Improving Future Management

A practical pathway consistent with the science would include:

  • Adopt a harvest‑strategy framework for Southwest Pacific swordfish, with explicit target and limit reference points (WCPFC has not yet adopted formal RP for this stock; the assessment uses default MSY‑based proxies), a monitoring strategy, and pre‑agreed harvest control rules.
  • Modernize the spatial scope of the measure. Revisit the south‑of‑20°S focus and consider area‑based limits that better match where catch and movement actually occur (including the tropical/sub‑tropical “2N/1C/2C” band) while coordinating with IATTC for the east.
  • Invest in the right data.

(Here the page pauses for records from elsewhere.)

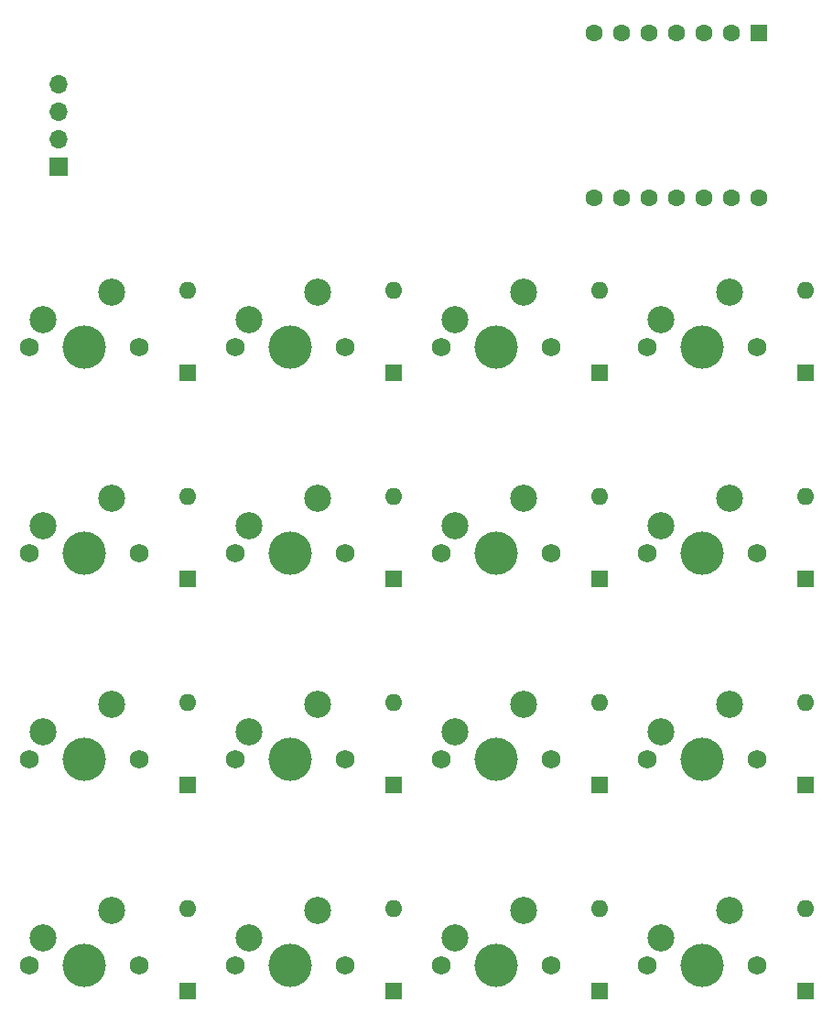
<source format=gbr>
%TF.GenerationSoftware,KiCad,Pcbnew,8.0.5*%
%TF.CreationDate,2024-10-19T01:04:11-04:00*%
%TF.ProjectId,hackpad,6861636b-7061-4642-9e6b-696361645f70,rev?*%
%TF.SameCoordinates,Original*%
%TF.FileFunction,Soldermask,Bot*%
%TF.FilePolarity,Negative*%
%FSLAX46Y46*%
G04 Gerber Fmt 4.6, Leading zero omitted, Abs format (unit mm)*
G04 Created by KiCad (PCBNEW 8.0.5) date 2024-10-19 01:04:11*
%MOMM*%
%LPD*%
G01*
G04 APERTURE LIST*
%ADD10C,1.750000*%
%ADD11C,4.000000*%
%ADD12C,2.500000*%
%ADD13R,1.600000X1.600000*%
%ADD14C,1.600000*%
%ADD15R,1.700000X1.700000*%
%ADD16O,1.700000X1.700000*%
%ADD17O,1.600000X1.600000*%
G04 APERTURE END LIST*
D10*
%TO.C,SW5*%
X147320000Y-76200000D03*
D11*
X152400000Y-76200000D03*
D10*
X157480000Y-76200000D03*
D12*
X148590000Y-73660000D03*
X154940000Y-71120000D03*
%TD*%
D13*
%TO.C,U1*%
X214788750Y-28098750D03*
D14*
X212248750Y-28098750D03*
X209708750Y-28098750D03*
X207168750Y-28098750D03*
X204628750Y-28098750D03*
X202088750Y-28098750D03*
X199548750Y-28098750D03*
X199548750Y-43338750D03*
X202088750Y-43338750D03*
X204628750Y-43338750D03*
X207168750Y-43338750D03*
X209708750Y-43338750D03*
X212248750Y-43338750D03*
X214788750Y-43338750D03*
%TD*%
D10*
%TO.C,SW12*%
X204470000Y-95250000D03*
D11*
X209550000Y-95250000D03*
D10*
X214630000Y-95250000D03*
D12*
X205740000Y-92710000D03*
X212090000Y-90170000D03*
%TD*%
D10*
%TO.C,SW9*%
X147320000Y-95250000D03*
D11*
X152400000Y-95250000D03*
D10*
X157480000Y-95250000D03*
D12*
X148590000Y-92710000D03*
X154940000Y-90170000D03*
%TD*%
D10*
%TO.C,SW10*%
X166370000Y-95250000D03*
D11*
X171450000Y-95250000D03*
D10*
X176530000Y-95250000D03*
D12*
X167640000Y-92710000D03*
X173990000Y-90170000D03*
%TD*%
D10*
%TO.C,SW1*%
X147320000Y-57150000D03*
D11*
X152400000Y-57150000D03*
D10*
X157480000Y-57150000D03*
D12*
X148590000Y-54610000D03*
X154940000Y-52070000D03*
%TD*%
D10*
%TO.C,SW4*%
X204470000Y-57150000D03*
D11*
X209550000Y-57150000D03*
D10*
X214630000Y-57150000D03*
D12*
X205740000Y-54610000D03*
X212090000Y-52070000D03*
%TD*%
D10*
%TO.C,SW6*%
X166370000Y-76200000D03*
D11*
X171450000Y-76200000D03*
D10*
X176530000Y-76200000D03*
D12*
X167640000Y-73660000D03*
X173990000Y-71120000D03*
%TD*%
D10*
%TO.C,SW16*%
X204470000Y-114300000D03*
D11*
X209550000Y-114300000D03*
D10*
X214630000Y-114300000D03*
D12*
X205740000Y-111760000D03*
X212090000Y-109220000D03*
%TD*%
D10*
%TO.C,SW2*%
X166370000Y-57150000D03*
D11*
X171450000Y-57150000D03*
D10*
X176530000Y-57150000D03*
D12*
X167640000Y-54610000D03*
X173990000Y-52070000D03*
%TD*%
D10*
%TO.C,SW13*%
X147320000Y-114300000D03*
D11*
X152400000Y-114300000D03*
D10*
X157480000Y-114300000D03*
D12*
X148590000Y-111760000D03*
X154940000Y-109220000D03*
%TD*%
D10*
%TO.C,SW14*%
X166370000Y-114300000D03*
D11*
X171450000Y-114300000D03*
D10*
X176530000Y-114300000D03*
D12*
X167640000Y-111760000D03*
X173990000Y-109220000D03*
%TD*%
D15*
%TO.C,J1*%
X150018750Y-40481250D03*
D16*
X150018750Y-37941250D03*
X150018750Y-35401250D03*
X150018750Y-32861250D03*
%TD*%
D10*
%TO.C,SW15*%
X185420000Y-114300000D03*
D11*
X190500000Y-114300000D03*
D10*
X195580000Y-114300000D03*
D12*
X186690000Y-111760000D03*
X193040000Y-109220000D03*
%TD*%
D10*
%TO.C,SW7*%
X185420000Y-76200000D03*
D11*
X190500000Y-76200000D03*
D10*
X195580000Y-76200000D03*
D12*
X186690000Y-73660000D03*
X193040000Y-71120000D03*
%TD*%
D10*
%TO.C,SW8*%
X204470000Y-76200000D03*
D11*
X209550000Y-76200000D03*
D10*
X214630000Y-76200000D03*
D12*
X205740000Y-73660000D03*
X212090000Y-71120000D03*
%TD*%
D10*
%TO.C,SW3*%
X185420000Y-57150000D03*
D11*
X190500000Y-57150000D03*
D10*
X195580000Y-57150000D03*
D12*
X186690000Y-54610000D03*
X193040000Y-52070000D03*
%TD*%
D10*
%TO.C,SW11*%
X185420000Y-95250000D03*
D11*
X190500000Y-95250000D03*
D10*
X195580000Y-95250000D03*
D12*
X186690000Y-92710000D03*
X193040000Y-90170000D03*
%TD*%
D13*
%TO.C,D8*%
X219075000Y-78581250D03*
D17*
X219075000Y-70961250D03*
%TD*%
D13*
%TO.C,D9*%
X161925000Y-97631250D03*
D17*
X161925000Y-90011250D03*
%TD*%
D13*
%TO.C,D3*%
X200025000Y-59531250D03*
D17*
X200025000Y-51911250D03*
%TD*%
D13*
%TO.C,D1*%
X161925000Y-59531250D03*
D17*
X161925000Y-51911250D03*
%TD*%
D13*
%TO.C,D11*%
X200025000Y-97631250D03*
D17*
X200025000Y-90011250D03*
%TD*%
D13*
%TO.C,D6*%
X180975000Y-78581250D03*
D17*
X180975000Y-70961250D03*
%TD*%
D13*
%TO.C,D13*%
X161925000Y-116681250D03*
D17*
X161925000Y-109061250D03*
%TD*%
D13*
%TO.C,D15*%
X200025000Y-116681250D03*
D17*
X200025000Y-109061250D03*
%TD*%
D13*
%TO.C,D5*%
X161925000Y-78581250D03*
D17*
X161925000Y-70961250D03*
%TD*%
D13*
%TO.C,D7*%
X200025000Y-78581250D03*
D17*
X200025000Y-70961250D03*
%TD*%
D13*
%TO.C,D10*%
X180975000Y-97631250D03*
D17*
X180975000Y-90011250D03*
%TD*%
D13*
%TO.C,D16*%
X219075000Y-116681250D03*
D17*
X219075000Y-109061250D03*
%TD*%
D13*
%TO.C,D4*%
X219075000Y-59531250D03*
D17*
X219075000Y-51911250D03*
%TD*%
D13*
%TO.C,D12*%
X219075000Y-97631250D03*
D17*
X219075000Y-90011250D03*
%TD*%
D13*
%TO.C,D2*%
X180975000Y-59531250D03*
D17*
X180975000Y-51911250D03*
%TD*%
D13*
%TO.C,D14*%
X180975000Y-116681250D03*
D17*
X180975000Y-109061250D03*
%TD*%
M02*

</source>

Commission CKMR sampling to pin down population scale; expand sex‑specific age data across sub‑regions; standardize length/weight protocols; and continue CPUE diagnostics (including alternative indices) so that abundance signals are resilient to fleet behavior and measurement noise.
  • Tighten fleet‑level monitoring where information is thin. Encourage timely size/sex submissions from all major fleets (notably EU‑Spanish), and consider electronic monitoring to bolster size composition and bycatch recording. 

Summary

In short: Southwest Pacific swordfish is a healthy stock relative to MSY but has slipped from mid‑2010s highs. The fishery’s footprint spans domestic and high‑seas operations, with notable catches outside the current WCPFC control line (20°S), and a large share in adjacent IATTC waters. Management today is anchored by a 2009 cap‑and‑stabilize measure south of 20°S; the next step is to graduate to a harvest‑strategy approach, better align spatial controls with biology, and close the most important data gaps (CKMR, age/size standardization, robust CPUE), so that the fishery’s economic benefits, especially for small island economies, are secured on a robust scientific foundation.